[Intel-gfx] [PATCH v1] drm/i915: Fix a false alert of memory leak when free LRC

Tue Nov 24 02:46:21 PST 2015

On 23/11/15 22:30, Yu Dai wrote:
> On 11/23/2015 02:34 AM, Tvrtko Ursulin wrote:
>> On 20/11/15 08:31, Daniel Vetter wrote:
>> > On Thu, Nov 19, 2015 at 04:10:26PM -0800, yu.dai at intel.com wrote:
>> >> From: Alex Dai <yu.dai at intel.com>
>> >>
>> >> There is a memory leak warning message from i915_gem_context_clean
>> >> when GuC submission is enabled. The reason is that when LRC is
>> >> released, its ppgtt could be still referenced. The assumption that
>> >> all VMAs are unbound during release of LRC is not true.
>> >>
>> >> v1: Move the code inside i915_gem_context_clean() to where ppgtt is
>> >> released because it is not cleaning context anyway but ppgtt.
>> >>
>> >> Signed-off-by: Alex Dai <yu.dai at intel.com>
>> >
>> > retire__read drops the ctx (and hence ppgtt) reference too early,
>> > resulting in us hitting the WARNING. See the giant thread with Tvrtko,
>> > Chris and me:
>> >
>> > http://www.spinics.net/lists/intel-gfx/msg78918.html
>> >
>> > Would be great if someone could test the diff I posted in there.
>>
>> It doesn't work - I have posted my IGT snippet which I thought
>> explained it.
>
> I thought moving the VMA list clean up into i915_ppgtt_release() should
> work. However, it creates a chicken & egg problem. ppgtt_release() rely
> on vma_unbound() to be called first to decrease its refcount. So calling
> vma_unbound() inside ppgtt_release() is not right.
>> Problem req unreference in obj->active case. When it hits that path it
>> will not move the VMA to inactive and the
>> intel_execlists_retire_requests will be the last unreference from the
>> retire worker which will trigger the WARN.
>
> I still think the problem comes from the assumption that when lrc is
> released, its all VMAs should be unbound. Precisely I mean the comments
> made for i915_gem_context_clean() - "This context is going away and we
> need to remove all VMAs still around." Really the lrc life cycle is
> different from ppgtt / VMAs. Check the line after
> i915_gem_context_clean(). It is ppgtt_put(). In the case lrc is freed
> early, It won't release ppgtt anyway because it is still referenced by
> VMAs. An it will be freed when no ref of GEM obj.

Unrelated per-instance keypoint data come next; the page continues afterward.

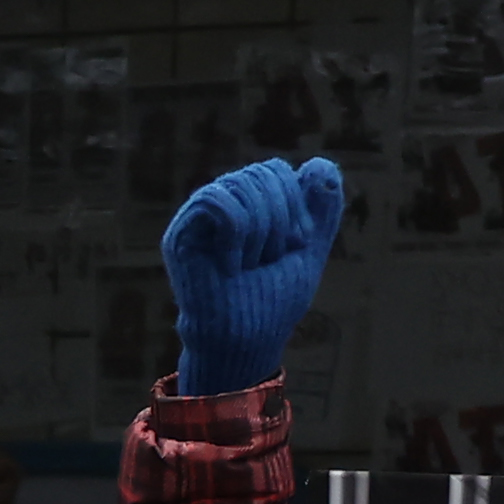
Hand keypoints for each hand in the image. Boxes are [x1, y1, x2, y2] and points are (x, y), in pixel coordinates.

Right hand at [159, 156, 346, 397]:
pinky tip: (231, 267)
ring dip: (260, 232)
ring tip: (249, 266)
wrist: (247, 339)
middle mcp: (221, 202)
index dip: (294, 203)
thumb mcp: (309, 249)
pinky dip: (236, 235)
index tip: (295, 245)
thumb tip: (318, 164)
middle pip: (260, 174)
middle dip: (279, 219)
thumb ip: (323, 209)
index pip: (275, 170)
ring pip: (240, 185)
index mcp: (248, 203)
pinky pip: (216, 202)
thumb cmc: (274, 300)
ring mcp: (198, 217)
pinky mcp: (180, 234)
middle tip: (269, 260)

Yes, but the last is just a consequence of how the code was laid out, 
not a hard requirement as far as I understand it.

When context destructor runs that means two things:

1. GPU is done with all VMAs belonging to the VM.
2. USerspace also cannot reach them any more either.

So VMAs have no reason to exist beyond that point. If they do, they can 
be left dangling under certain circumstances. See below.

>> I posted an IGT which hits that ->
>> http://patchwork.freedesktop.org/patch/65369/
>>
>> And posted one give up on the active VMA mem leak patch ->
>> http://patchwork.freedesktop.org/patch/65529/
>
> This patch will silent the warning. But I think the
> i915_gem_context_clean() itself is unnecessary. I don't see any issue by
> deleting it. The check of VMA list is inside ppgtt_release() and the
> unbound should be aligned to GEM obj's life cycle but not lrc life cycle.

i915_gem_context_clean solves a memory leak which is explained in the 
commit.

If there is an extra reference on the GEM obj, like in the flink case, 
VMAs will not get unbound.

Apart from various IGTs, you can also demonstrate this leak with fbcon 
and Xorg. Every time you re-start Xorg one VMA will be leaked since it 
imports the fbcon fb via flink.

Second part of the story is that the WARN in i915_gem_context_clean is 
wrong because of how retirement works. So if we removed the WARN, 
cleanup still has some value to avoid memory leak in the above described 
Xorg case, or in any case where flink is in the picture and VMAs have 
been retired to inactive.

Bug left standing would be that if the VMA happens to be flinked and on 
the active list, because of say being shared between rings and contexts, 
it would still be leaked. But it is less leaking than without the cleanup.

I proposed another way of fixing that: 
http://patchwork.freedesktop.org/patch/65861/

>> I have no idea yet of GuC implications, I just spotted this parallel
>> thread.
>>
>> And Mika has proposed something interesting - that we could just clean
>> up the active VMA in context cleanup since we know it is a false one.
>>
>> However, again I don't know how that interacts with the GuC. Surely it
>> cannot be freeing the context with stuff genuinely still active in the
>> GuC?
>>
>
> There is no interacts with GuC though. Just very easy to see the warning
> when GuC is enabled, says when run gem_close_race. The reason is that
> GuC does not use the execlist_queue (execlist_retired_req_list) which is
> deferred to retire worker. Same as ring submission mode, when GuC is
> enabled, whenever driver submits a new batch, it will try to release
> previous request. I don't know why  intel_execlists_retire_requests is
> not called for this case. Probably because of the unpin. Deferring the
> retirement may just hide the issue. I bet you will see the warning more
> often if you change i915_gem_retire_requests_ring() to
> i915_gem_retire_requests() in i915_gem_execbuffer_reserve().

Hmmm.. gem_close_race uses flink, but why would it trigger context 
destruction with active VMAs? How does the backtrace looks like from the 
context cleanup WARN?

Regards,

Tvrtko